A l’automne 2021, Nahed Tlass-Ojjeh et Akram Junior assignent devant le tribunal judiciaire de Paris, pour « recel successoral », tous les autres héritiers, soit les six demi-frères de l’influenceur et les enfants du septième. Car Mansour Ojjeh est mort quelques mois plus tôt, en juin 2021, à 68 ans. La procédure engagée par Nahed Tlass-Ojjeh et Akram Junior le vise directement. Pour la première fois devant la justice, il est question du sujet le plus sensible pour la famille : les commissions versées au patriarche sur des ventes d’armes. Les plaignants estiment que, sous la direction de Mansour Ojjeh, les autres héritiers ont oublié de partager avec eux les commissions portant sur les derniers contrats d’Akram Ojjeh père, « négociés ou conclus par le défunt et dont l’exécution s’est poursuivie après son décès ».

Guerre civile en Syrie

Au total, Nahed Tlass-Ojjeh et son fils estiment que les parties adverses ont oublié de mettre au pot commun pas moins de 1,4 milliard d’euros de commission. L’avocat d’un des héritiers visés, en nous réclamant l’anonymat, dément catégoriquement ces accusations. Le 19 septembre 2024, comme l’a relevé Gotham City, lettre d’information spécialisée dans la justice financière, le tribunal judiciaire de Paris s’est déclaré incompétent pour traiter ce dossier. Il estime qu’Akram Ojjeh ne pouvait être considéré comme un résident français : s’il vivait en France, il avait choisi la citoyenneté saoudienne et avait regroupé ses affaires dans un trust aux Caïmans.

Nahed Tlass-Ojjeh et son fils ont fait appel. De source judiciaire, une audience devant la cour d’appel de Paris est prévue en novembre. Au cas où la justice française se déclarerait finalement compétente, il faudrait étudier le dossier sur le fond, la promesse d’autres longues années de procédure. « Le destin de la famille Ojjeh est extraordinaire, mais la durée de ce dossier ne l’est pas tant que cela, relativise MFrançois Buthiau, l’avocat de Nahed Ojjeh et son fils. Akram Ojjeh était extrêmement fortuné : on ne liquide pas une maison de campagne, on liquide des actifs de toutes natures à travers le monde entier, avec des enjeux financiers importants. »

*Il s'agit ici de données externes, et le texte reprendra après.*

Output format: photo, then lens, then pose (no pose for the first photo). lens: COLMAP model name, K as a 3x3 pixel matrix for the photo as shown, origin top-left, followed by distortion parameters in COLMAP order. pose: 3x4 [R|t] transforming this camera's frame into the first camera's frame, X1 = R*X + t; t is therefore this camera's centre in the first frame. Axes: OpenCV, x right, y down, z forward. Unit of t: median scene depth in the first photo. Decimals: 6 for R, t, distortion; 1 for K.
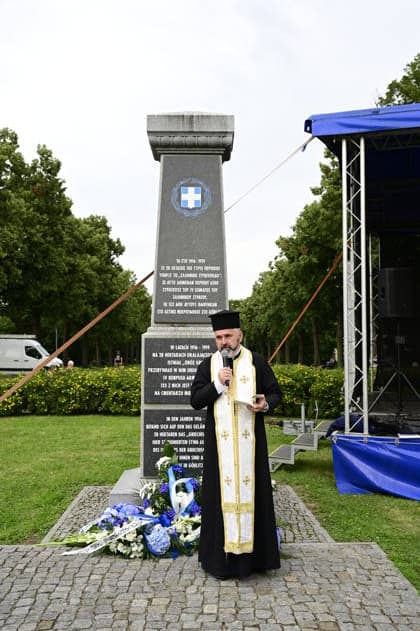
lens RADIAL K [[580.6, 0, 210.0], [0, 580.6, 315.5], [0, 0, 1]] dist [0.003212, 0.000786]
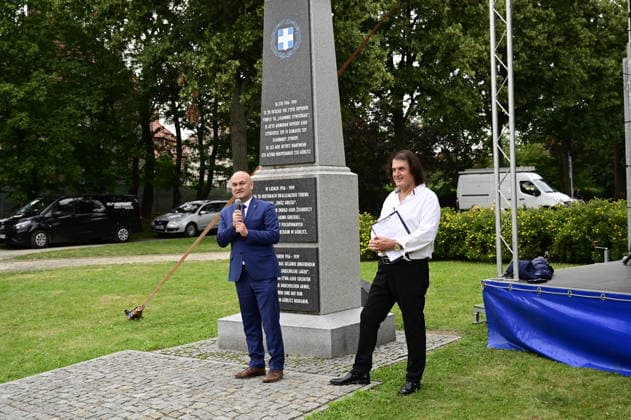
lens RADIAL K [[756.1, 0, 319.6], [0, 756.1, 208.2], [0, 0, 1]] dist [-0.003865, 0.000211]
pose [[0.792993, -0.023260, -0.608787, 0.803645], [0.078408, 0.994857, 0.064122, 0.008794], [0.604165, -0.098582, 0.790738, -0.028011]]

La mère et le fils doivent, au même moment, se battre sur un autre front : la fortune maternelle. En Syrie, la guerre civile éclate en 2011. La famille de Nahed Tlass-Ojjeh rompt avec le régime. Mustaphaa Tlass, son père, ancien ministre de la défense, et le général Manaf Tlass, son frère, proche de Bachar Al-Assad, s’enfuient en France. La situation est plus compliquée pour l’autre frère, Firas Tlass, patron de la holding MAS. Cette holding et le groupe français Lafarge ont monté ensemble une cimenterie dans le nord de la Syrie.

Lorsque l’organisation Etat islamique (EI) a pris le contrôle de la zone, l’usine a poursuivi son activité, permise, selon l’enquête judiciaire, par des versements à des groupes armés locaux, notamment l’EI. Firad Tlass est un des huit prévenus du procès prévu en septembre au tribunal correctionnel de Paris pour financement du terrorisme. Ils contestent toute volonté de soutenir des terroristes, invoquant un contexte de coercition et une gestion de crise en territoire de guerre.

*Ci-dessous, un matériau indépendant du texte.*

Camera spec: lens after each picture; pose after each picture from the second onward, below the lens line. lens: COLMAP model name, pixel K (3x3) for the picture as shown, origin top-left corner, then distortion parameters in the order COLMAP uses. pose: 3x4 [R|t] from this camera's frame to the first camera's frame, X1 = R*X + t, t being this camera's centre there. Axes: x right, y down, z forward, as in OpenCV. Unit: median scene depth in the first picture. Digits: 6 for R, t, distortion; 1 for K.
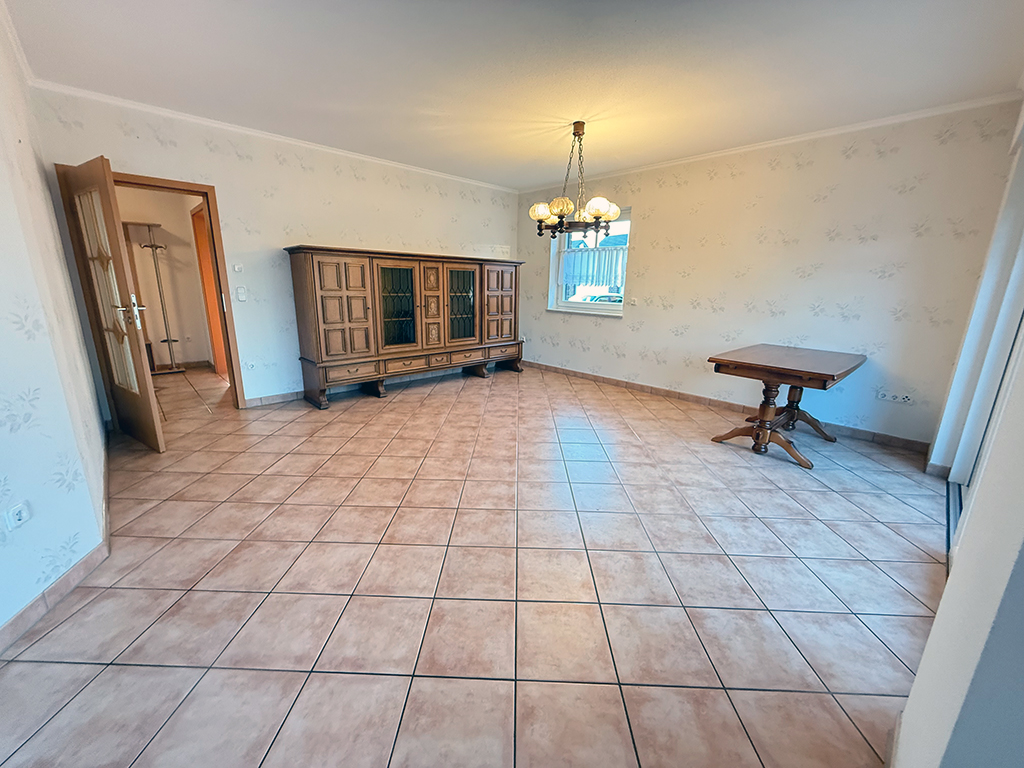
lens RADIAL K [[407.8, 0, 511.5], [0, 407.8, 382.8], [0, 0, 1]] dist [0.006999, 0.000255]
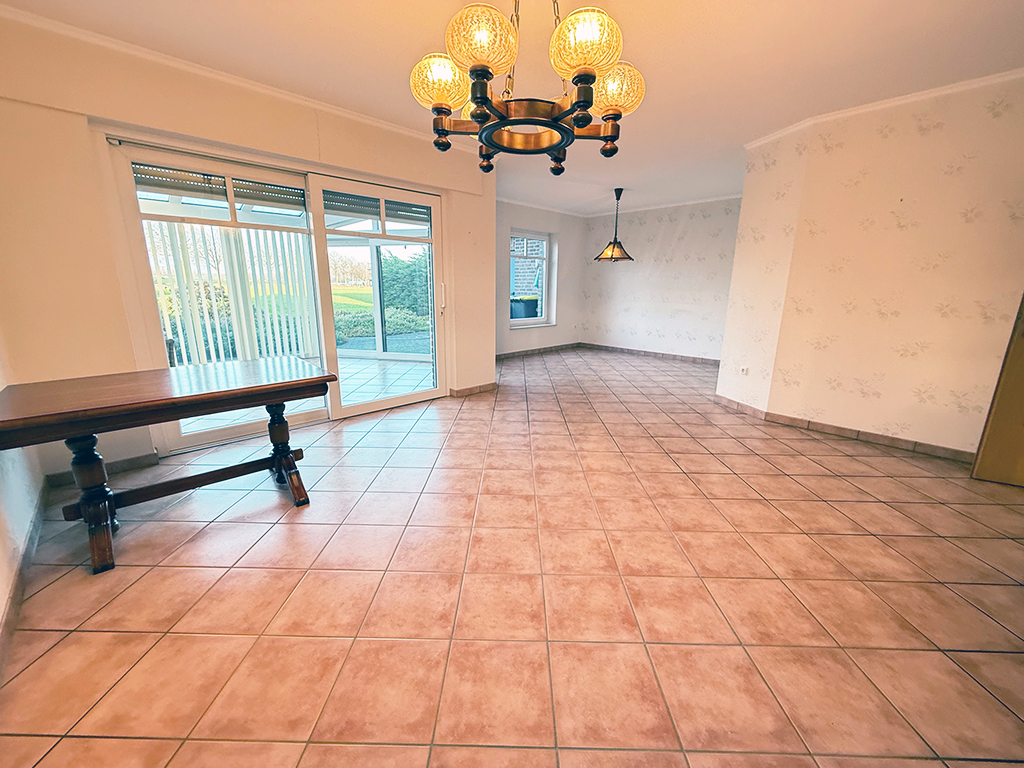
lens RADIAL K [[407.8, 0, 513.4], [0, 407.8, 383.3], [0, 0, 1]] dist [0.006999, 0.000255]
pose [[-0.999428, -0.030095, -0.015431, 0.178533], [-0.033820, 0.887740, 0.459101, -0.373679], [-0.000118, 0.459361, -0.888250, 1.595822]]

En décembre 2024, le régime syrien s’est effondré. Bachar Al-Assad s’enfuit à Moscou. « On a énormément de biens en Syrie, notamment à Damas, mais genre, vraiment énormément de biens », révèle à ce moment-là Akram Junior dans une story sur Instagram. Surtout, explique-t-il, cette partie-là de sa famille aurait, en Syrie, « une vraie somme d’oseille ». Il n’en dira pas plus : « Par respect pour beaucoup, je peux pas dire la somme ici, frère, y en a qui vont tomber de leur chaise. » Peut-être une nouvelle fortune en vue pour le passionné de voitures de luxe.